Having struggled with a good night sleep for thirty years, I have learned some secrets that allow me to get the best sleep as I can during the night. Learning to distract myself from the pain, I have developed a routine that gives me the rest I need to function the next day. On most days the rest I get at night is enough to sustain me for next day.
For many years my lack of sleep was brought on by sleep apnea due to narcotics that I was on at the time. Now off those medication, my pain continues to wake me up resulting in a series of short naps during the night. Only after passing out, allowing my nerves and pain to reset I can then finally get some rest. On nights that I don’t pass out I’m up all night suffering from extreme pain until sometime the next day when the pain finally resets.
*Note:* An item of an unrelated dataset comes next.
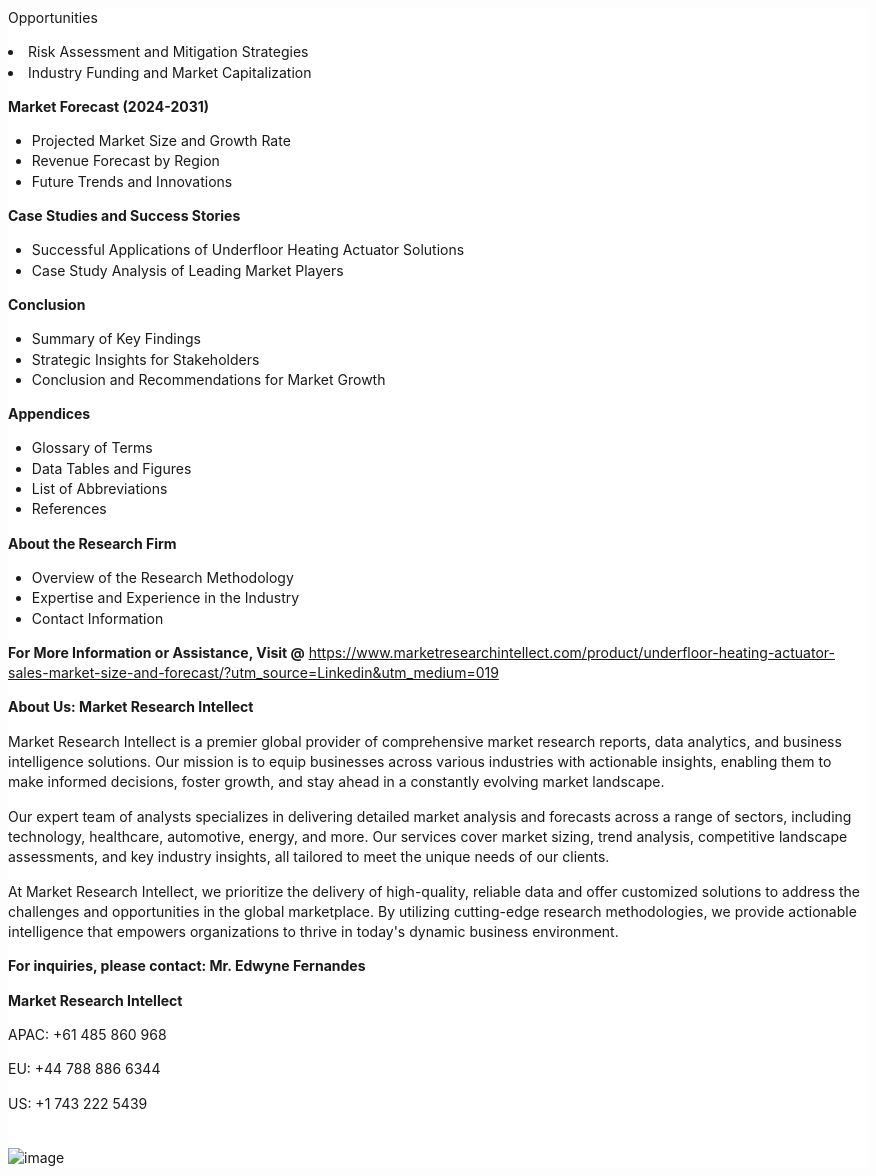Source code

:Opportunities</li><li>Risk Assessment and Mitigation Strategies</li><li>Industry Funding and Market Capitalization</li></ul><p><strong>Market Forecast (2024-2031)</strong></p><ul><li>Projected Market Size and Growth Rate</li><li>Revenue Forecast by Region</li><li>Future Trends and Innovations</li></ul><p><strong>Case Studies and Success Stories</strong></p><ul><li>Successful Applications of Underfloor Heating Actuator  Solutions</li><li>Case Study Analysis of Leading Market Players</li></ul><p><strong>Conclusion</strong></p><ul><li>Summary of Key Findings</li><li>Strategic Insights for Stakeholders</li><li>Conclusion and Recommendations for Market Growth</li></ul><p><strong>Appendices</strong></p><ul><li>Glossary of Terms</li><li>Data Tables and Figures</li><li>List of Abbreviations</li><li>References</li></ul><p><strong>About the Research Firm</strong></p><ul><li>Overview of the Research Methodology</li><li>Expertise and Experience in the Industry</li><li>Contact Information</li></ul></div><div class="article-main__content" data-test-id="publishing-text-block"><p><span class="font-[700]"><strong>For More Information or Assistance, Visit @</strong>&nbsp;<a href="https://www.marketresearchintellect.com/product/underfloor-heating-actuator-sales-market-size-and-forecast/?utm_source=Linkedin&utm_medium=019">https://www.marketresearchintellect.com/product/underfloor-heating-actuator-sales-market-size-and-forecast/?utm_source=Linkedin&utm_medium=019</a></span></p><p><strong>About Us: Market Research Intellect</strong></p><p>Market Research Intellect is a premier global provider of comprehensive market research reports, data analytics, and business intelligence solutions. Our mission is to equip businesses across various industries with actionable insights, enabling them to make informed decisions, foster growth, and stay ahead in a constantly evolving market landscape.</p><p>Our expert team of analysts specializes in delivering detailed market analysis and forecasts across a range of sectors, including technology, healthcare, automotive, energy, and more. Our services cover market sizing, trend analysis, competitive landscape assessments, and key industry insights, all tailored to meet the unique needs of our clients.</p><p>At Market Research Intellect, we prioritize the delivery of high-quality, reliable data and offer customized solutions to address the challenges and opportunities in the global marketplace. By utilizing cutting-edge research methodologies, we provide actionable intelligence that empowers organizations to thrive in today's dynamic business environment.</p><p><strong>For inquiries, please contact: Mr. Edwyne Fernandes</strong></p><p><strong>Market Research Intellect</strong></p><p>APAC: +61 485 860 968</p><p>EU: +44 788 886 6344</p><p>US: +1 743 222 5439</p></div><div class="article-main__content" data-test-id="publishing-text-block">&nbsp;</div>
![image](https://github.com/user-attachments/assets/380f2318-dac4-49c6-b36a-65d6ecfdc33e)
After my pain resets, the new pain level restricts me from getting into a deep sleep. Not getting into a deep sleep and relying on just small naps during the night does take its toll on my depression and ability to deal with the pain the next day.
As night settles on our house, it becomes a lonely time and place for me. My wife and our dogs sleep in another bedroom and being left alone with severe pain, lack of good quality sleep and bouts of depression leads to loneliness. I can’t make this point any clearer, it’s pure hell on earth! The feeling of no loved ones or friends around to talk with at the time of my most severe pain of the day, it’s the purist definition of loneliness. This is when I rely on my faith to see me through.
Distractions help me not to focus on just how utterly miserable I am at that time. Learning to distract myself from the pain and insomnia has helped greatly in surviving these nights, which tend to be every night for me. Like many people I tend to sleep with the television on to distract myself from the constant pain. I have at times, listened to scripture or a spiritual talk on YouTube. Other nights I rely on Netflix or simply keep the news on during the night. Sleeping with the television on is not ideal and should be avoided when possible, but I have found it helps to distract from the pain. The secret is picking the right content to listen to as a distraction. That being said, anything that helps you keep your eyes, mind and heart on my savior is so helpful in surviving these nights.
This is the critical, all-important time of the day to lean on Christ and your faith. I often distract myself from the pain and loneliness by reviewing memorized scripture in my head. With all that I’m going through at that time, unbelievable amount of pain, sleeplessness and loneliness, relying on something to help distract my mind from the pain is the key for surviving and coming out the other side in the morning with my sanity.